TUW-GEO / geopathfinder

Querying and searching data on the file system
MIT License
0 stars 2 forks source link

Enhance geopathfinder #29

Open cnavacch opened 2 years ago

cnavacch commented 2 years ago

Currently, I identify several points for improving the class logic and making the package more "pythonic".

  1. Folder naming conventions/classes and file naming conventions/classes are completely decoupled. A framework uniting both classes would make sense.
  2. Add magic methods like __str__ or __add__ (e.g. adding a path to a tree) and properties like n_paths, n_files, or disk_usage to better interact with an object. Especially, replace functions doing printing, e.g. print_file_register and replace them with sth. like this https://pypi.org/project/seedir/
  3. I would prefer to have stacked function calls, which always return self, e.g. tree.filter(level, pattern='..').filter(level, pattern='..').prune(level) and not having all these "collect" functions.
  4. Temporary creation of data frames should be prevented. It would be better to have a central data frame dealing with folders and files (see get_disk_usage or search_files_ts)
  5. Building a tree is quite slow at the moment, because it uses os.walk and does not utilise parallelisation.
  6. Refactor build_smarttree in general - a lot of list appends happen there, even after one knows the "dimensions" of paths and folders.
  7. Regex patterns should be used as a general entry point for filtering folders or file names, not starting from a tuple of strings.
  8. Its currently quite difficult to understand how to use geopathfinder in detail. More docs and Jupyter Notebooks should be added.

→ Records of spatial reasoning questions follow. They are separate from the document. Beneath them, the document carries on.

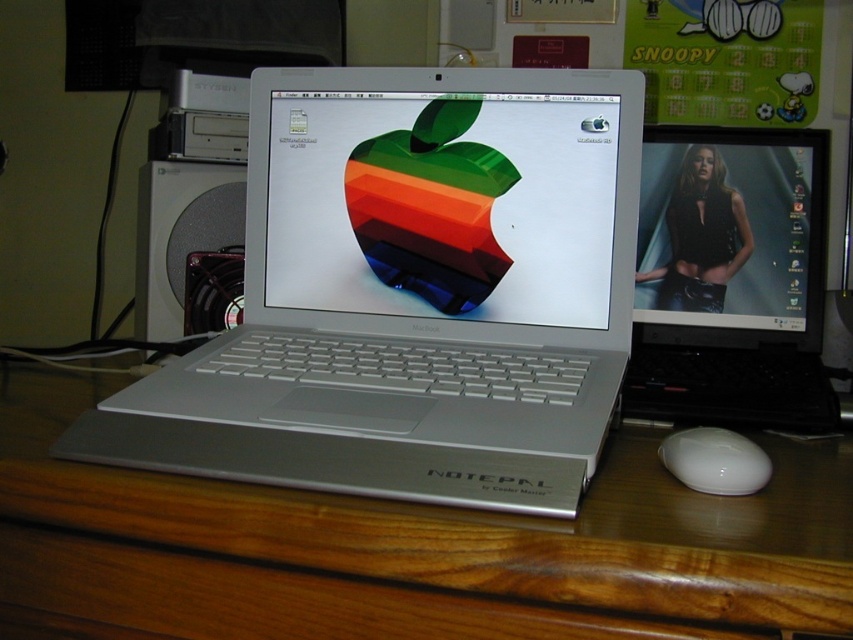
You are an office worker trying to locate two specific points in your workspace. The first point is at coordinates point (663, 241) and the second is at point (735, 444). According to the image, which point is closer to you?

Point (663, 241) is behind point (735, 444), so the point closer to you is point (735, 444).

Based on the photo, you are organizing your desk and want to place a new keyboard between the metallic apple at center and the white glossy mouse at lower right. Can you fit the keyboard there without moving either object?

The metallic apple at center is positioned over the white glossy mouse at lower right, meaning there is no space between them. Therefore, you cannot fit a keyboard between them without moving either object.

You are standing in front of the workspace shown in the image. You need to reach the matte black monitor at upper right to adjust its settings. Considering your arm length is 28 inches, can you comfortably reach it without moving your position?

The matte black monitor at upper right is 32.09 inches away from you, which is beyond your arm length of 28 inches. Therefore, you cannot comfortably reach it without moving your position.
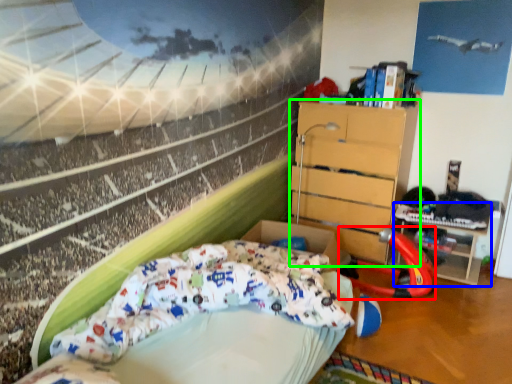
Question: Estimate the real-world distances between objects in this image. Which object is closer to sport equipment (highlighted by a red box), table (highlighted by a blue box) or chest of drawers (highlighted by a green box)?

Choices:
 (A) table
 (B) chest of drawers

Answer: (A)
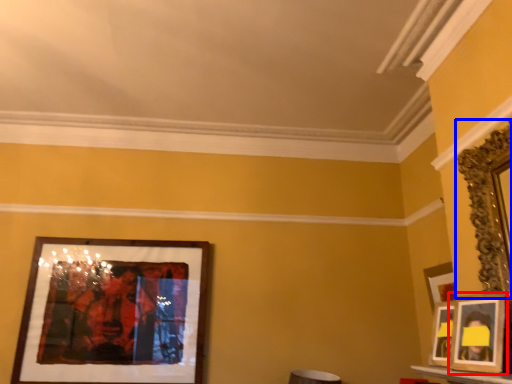
Question: Which point is closer to the camera, picture frame (highlighted by a red box) or picture frame (highlighted by a blue box)?

Choices:
 (A) picture frame
 (B) picture frame

Answer: (B)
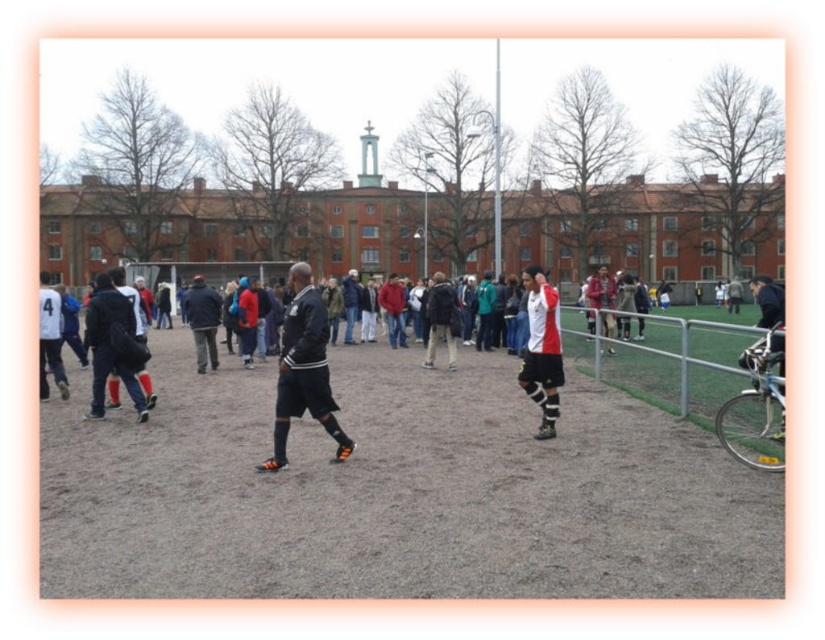
Between brown dirt field at center and white and red jersey at center, which one has more height?

white and red jersey at center is taller.

Identify the location of brown dirt field at center. This screenshot has width=825, height=640. (398, 492).

Between point (779, 477) and point (534, 336), which one is positioned in front?

Point (779, 477)

Locate an element on the screen. Image resolution: width=825 pixels, height=640 pixels. brown dirt field at center is located at coordinates (398, 492).

Is black leather jacket at center wider than white and red jersey at center?

Yes, black leather jacket at center is wider than white and red jersey at center.

Which is more to the right, black leather jacket at center or white and red jersey at center?

white and red jersey at center is more to the right.

Find the location of `black leather jacket at center`. black leather jacket at center is located at coordinates (304, 371).

Can you confirm if brown dirt field at center is shorter than black leather jacket at center?

Yes, brown dirt field at center is shorter than black leather jacket at center.

Looking at this image, can you confirm if brown dirt field at center is bigger than black leather jacket at center?

Yes.

Which is in front, point (45, 573) or point (300, 284)?

Point (45, 573)

Where is `brown dirt field at center`? The image size is (825, 640). brown dirt field at center is located at coordinates (398, 492).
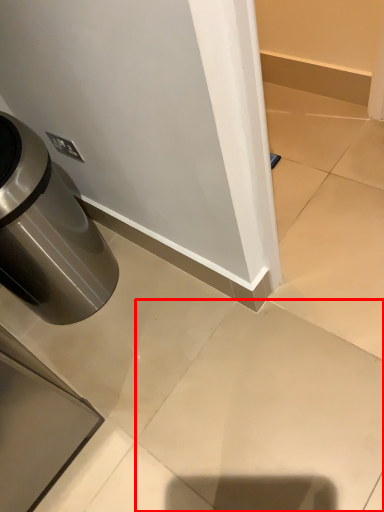
Question: From the image's perspective, what is the correct spatial positioning of concrete (annotated by the red box) in reference to waste container?

Choices:
 (A) below
 (B) above

Answer: (A)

This should just be the central issue collecting and discussing improvements or new ideas, which then can be distributed to other issues later on. Please feel free to add your ideas and thoughts - this should be considered as a brainstorming. If we come up with a specific set of tasks, we could also ask a student or a new employee to implement them.

And by the way: I did not find a package, which does already similar things - so this might be a huge benefit for the community!

raphaelquast commented 2 years ago

hey, just a quick comment concerning libraries that do similar things... I didn't check it in detail but this one might have some overlap (at least under the hood): https://github.com/sertit/eoreader

cnavacch commented 2 years ago

Thanks for pointing to this @raphaelquast ! I have never heard of this library before. I quickly browsed through it, but it seems to be very sensor and EO specific and tailored towards reading these data rather than dealing with the file system and folder trees. But its definitely a good idea to keep looking for other projects doing similar things.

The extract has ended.